Problem to solve.
Find the word "clockwise" in the listing. Copy out each line where it occurs.

Records for this exercise.
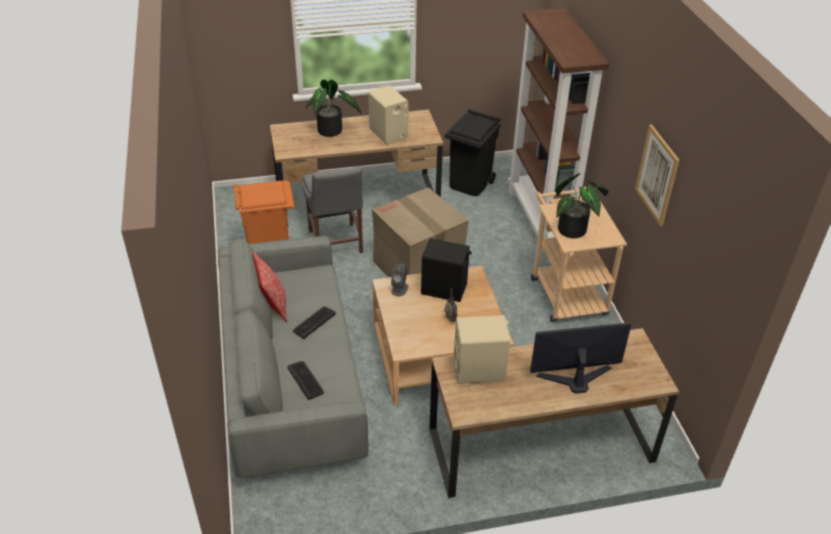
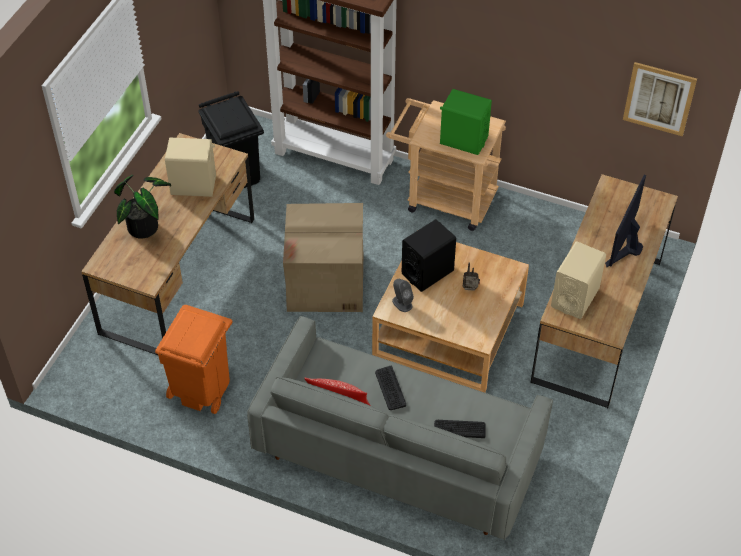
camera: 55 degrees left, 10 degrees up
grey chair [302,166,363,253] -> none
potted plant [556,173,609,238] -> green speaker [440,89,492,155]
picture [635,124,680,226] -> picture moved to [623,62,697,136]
==
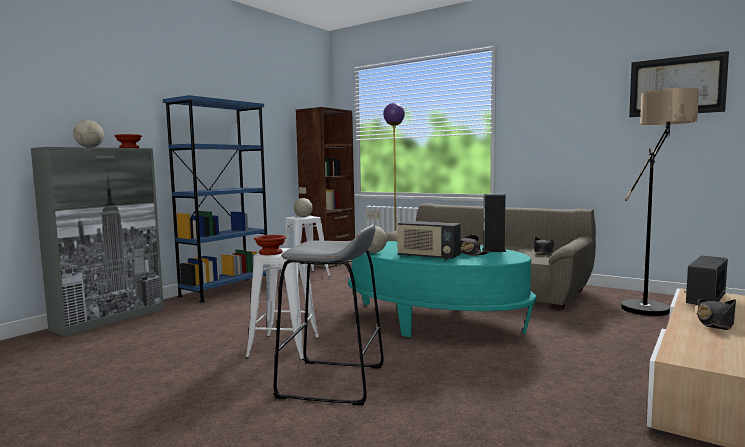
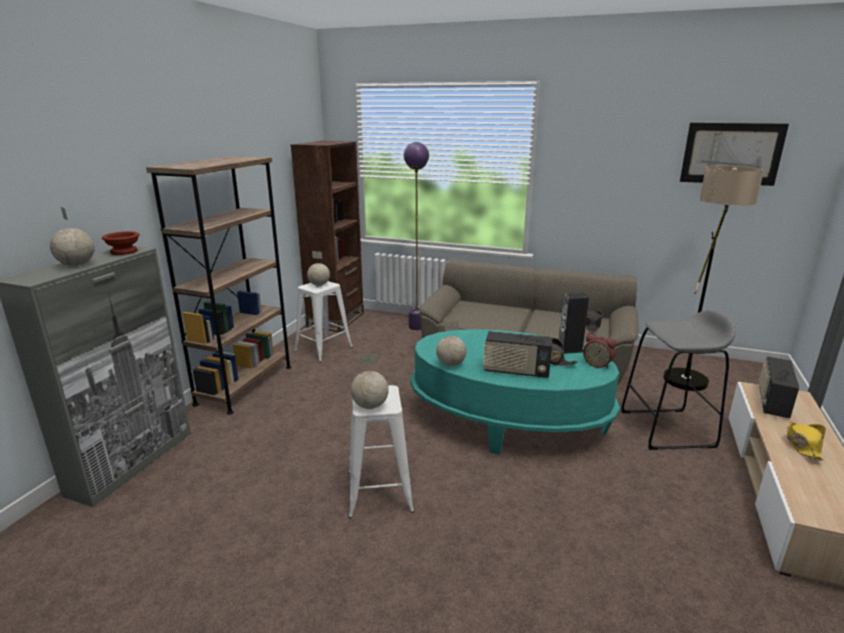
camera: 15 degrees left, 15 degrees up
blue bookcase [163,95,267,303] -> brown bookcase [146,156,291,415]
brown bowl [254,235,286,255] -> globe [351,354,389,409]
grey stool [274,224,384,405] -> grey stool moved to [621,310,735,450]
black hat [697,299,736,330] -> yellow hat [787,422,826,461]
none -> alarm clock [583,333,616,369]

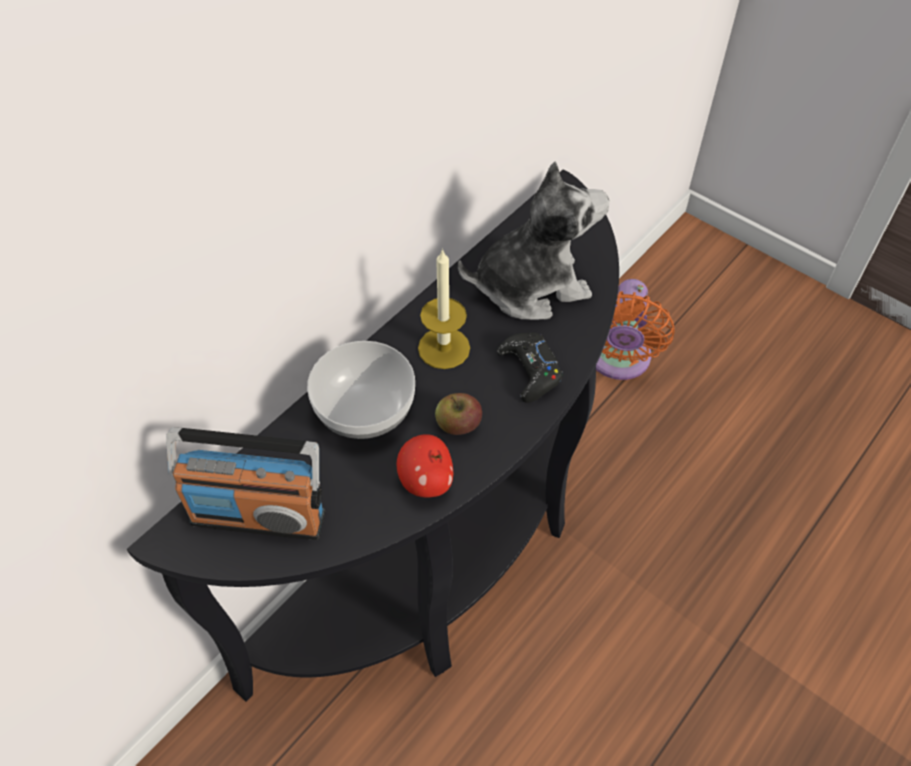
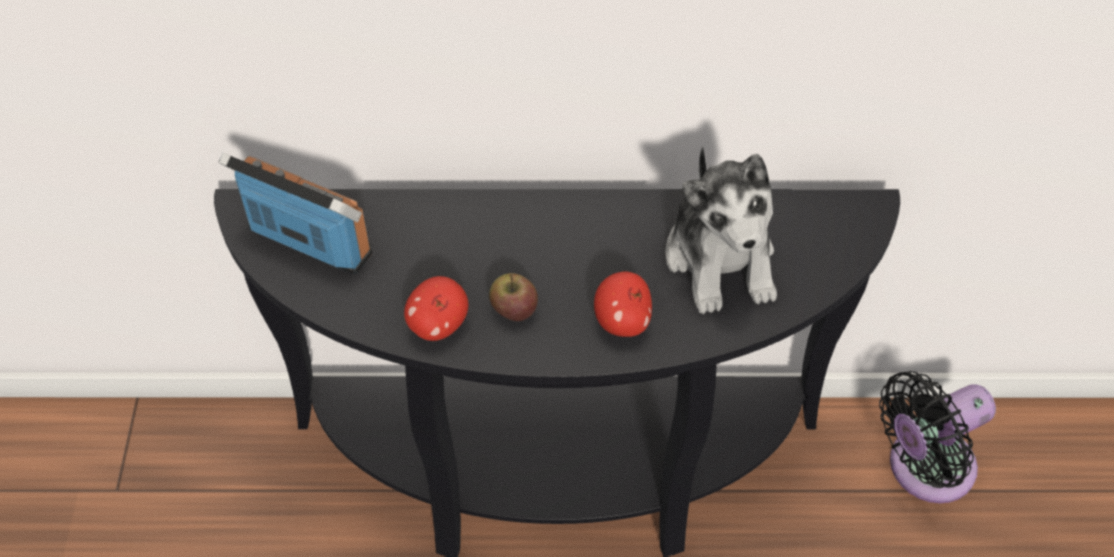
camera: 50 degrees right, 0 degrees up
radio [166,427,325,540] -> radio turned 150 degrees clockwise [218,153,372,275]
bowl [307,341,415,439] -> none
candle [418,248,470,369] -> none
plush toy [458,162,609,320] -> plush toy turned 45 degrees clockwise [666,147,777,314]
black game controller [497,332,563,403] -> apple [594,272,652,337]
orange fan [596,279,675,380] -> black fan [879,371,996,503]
* * *
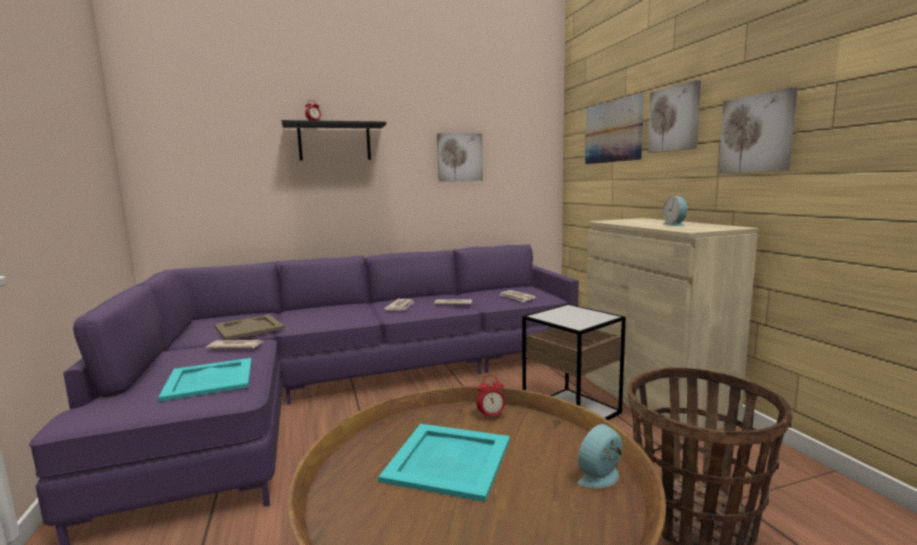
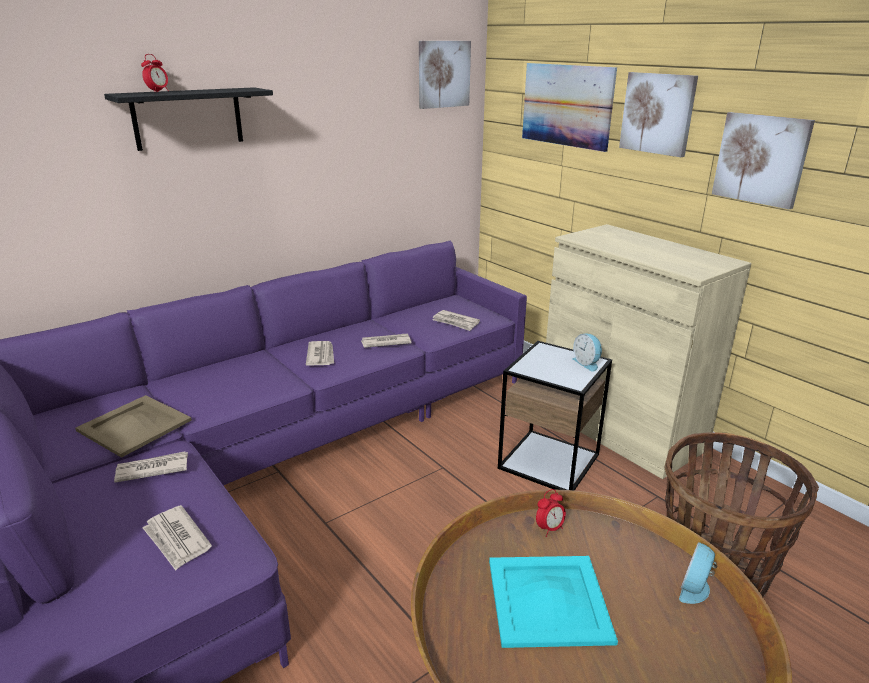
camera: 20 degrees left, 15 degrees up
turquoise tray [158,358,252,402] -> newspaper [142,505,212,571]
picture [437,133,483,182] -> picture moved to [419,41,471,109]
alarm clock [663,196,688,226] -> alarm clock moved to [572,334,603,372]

Result.
radio [166,427,325,540] -> radio turned 150 degrees clockwise [218,153,372,275]
plush toy [458,162,609,320] -> plush toy turned 45 degrees clockwise [666,147,777,314]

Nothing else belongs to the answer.